Is there anything in the log about ES rejecting the event? A mapping conflict could cause such behavior.


(Claudio Kuenzler) #7

Actually I was following the Logstash plain log all the time and nothing (no errors or warnings like 'failed to parse json') came up. But I just saw that in the Elasticsearch logfile, a lot of entries like this was written:

[2017-10-16T08:59:55,563][DEBUG][o.e.a.b.TransportShardBulkAction] [inf-elkesi01-p] [docker-2017.10.16][1] failed to execute bulk item (index) BulkShardRequest [[docker-2017.10.16][1]] containing [index {[docker-2017.10.16][docker][AV8j-1gqyUlRzb_Q4VUM], source[{"source_host":"52.50.181.45","data":{"user_id":18},"level":6,"created":"2017-10-12T11:31:32.361634528Z","message":"{\"time\":\"2017-10-16T06:59:55.497Z\",\"tags\":[\"activity\",\"application\",\"staging\"],\"action\":\"user.login.success\",\"data\":{\"user_id\":18}}\r","type":"docker","version":"1.1","command":"/.r/r /sbin/dumb-init bash -c deploy/travis/pre_run_tasks.sh && node index.js","tags":["activity","application","staging"],"image_name":"images/application-api:5.16.3","protocol":0,"@timestamp":"2017-10-16T06:59:55.496Z","container_name":"r-applicationApi-application-Api-3-17a320ce","host":"onl-radoaie03-s","@version":"1","action":"user.login.success","tag":"docker: r-applicationApi-application-Api-3-17a320ce","time":"2017-10-16T06:59:55.497Z","image_id":"sha256:cf3401d9078f13d9927bc006887080528e7f587b95823255f52e30969b7a341a","facility":"gelf-rb","container_id":"f3d57914dfaec2612b48918b27d36537ac4ee5676210ed1d0a0bc04b2c03617c"}]}]
org.elasticsearch.index.mapper.MapperParsingException: failed to parse [time]
[...]

This morning it's another story. The nested json entries appear in ES and are searchable in Kibana (once I refreshed the docker-* index). Hooray!

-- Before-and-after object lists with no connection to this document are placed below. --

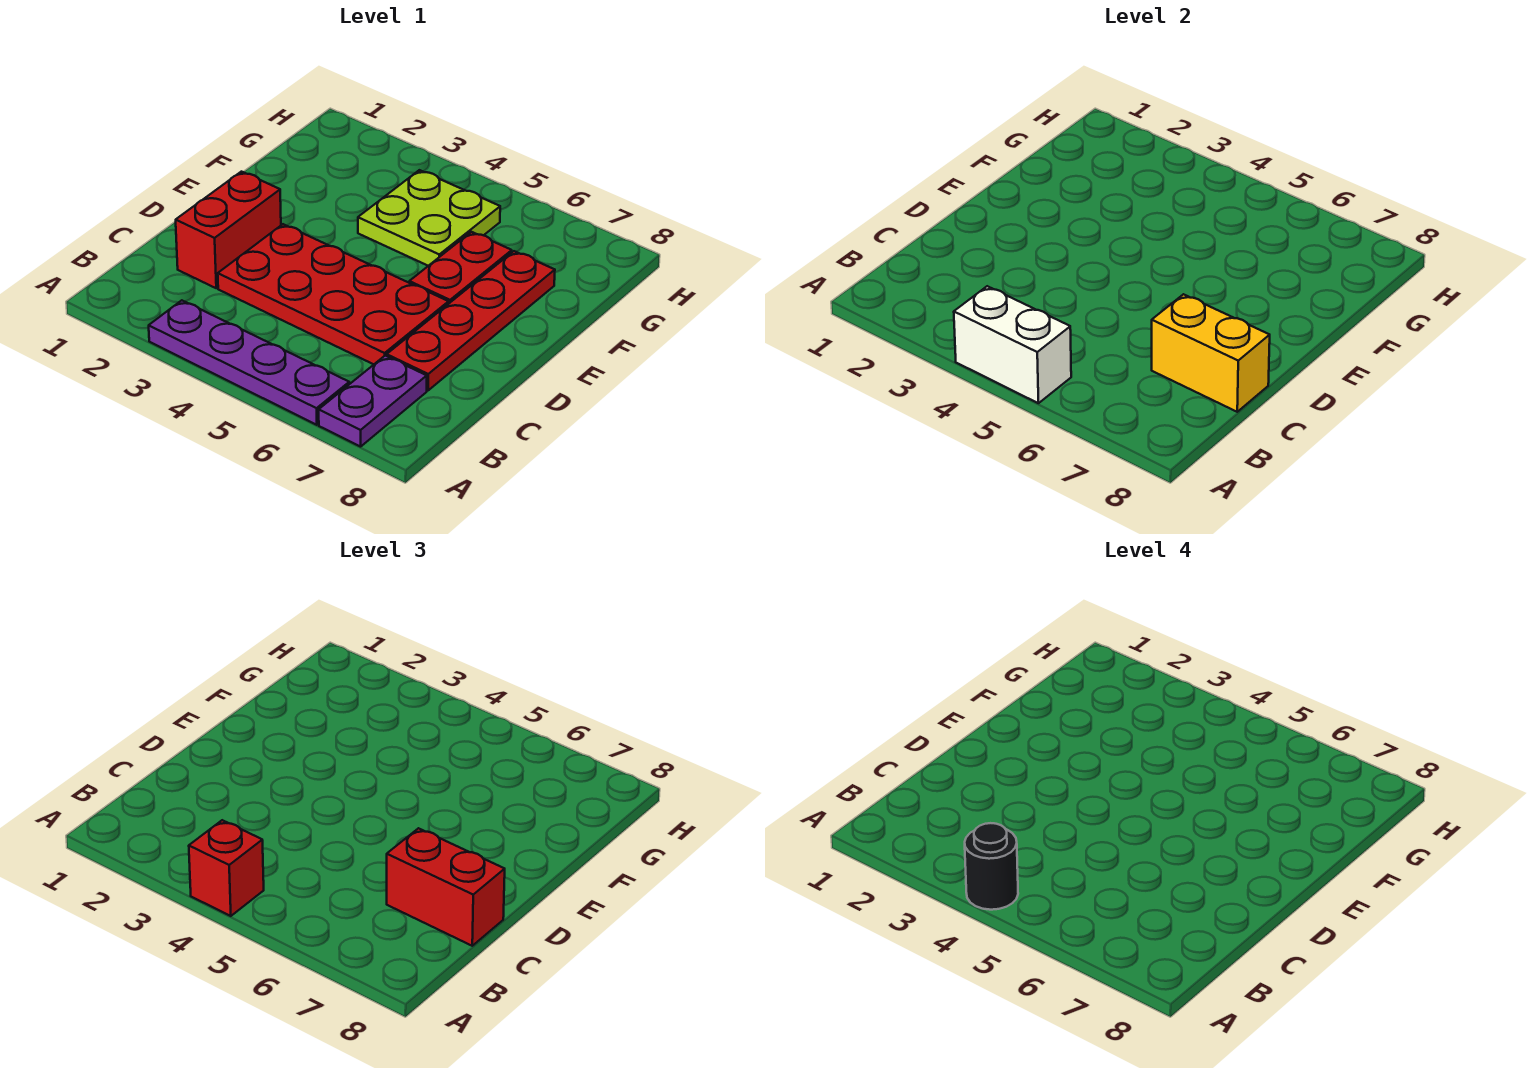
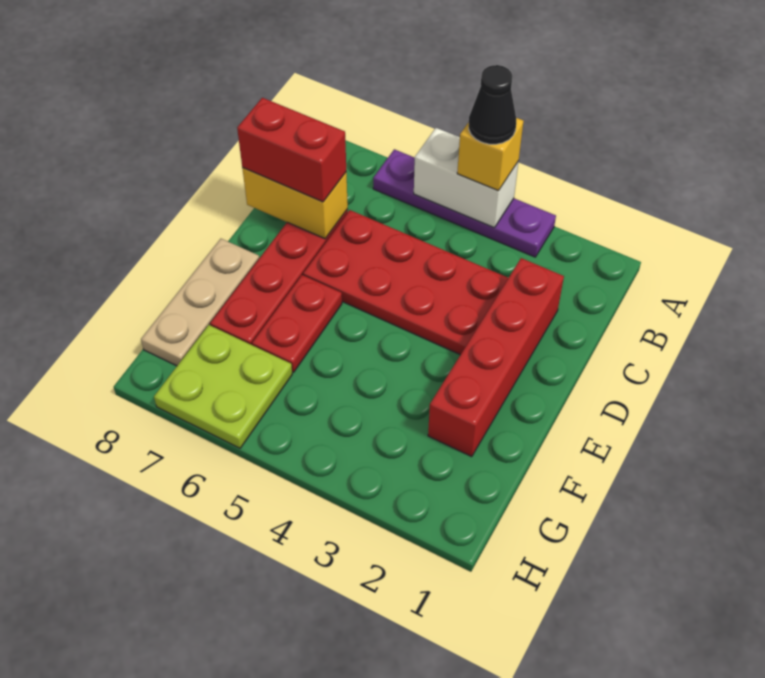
red 1x1 brick [189,820,264,916] -> yellow 1x1 brick [457,118,524,191]
black 1x1 round brick [965,823,1018,910] -> black 1x1 cone [469,65,516,144]
purple 1x2 plate [319,356,427,447] -> none
red 1x2 brick [176,172,281,288] -> red 1x4 brick [428,258,564,457]
none -> tan 1x3 plate [141,239,259,366]
lime 2x2 plate [358,170,500,266] -> lime 2x2 plate moved to [154,325,292,448]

I assume that yesterday there was a conflict because of my changed regex to detect json (and nested json). As today is a new day, there's a new index. Sometimes patience (or if I would have deleted yesterday's index) solves it.


(system) #8

This topic was automatically closed 28 days after the last reply. New replies are no longer allowed.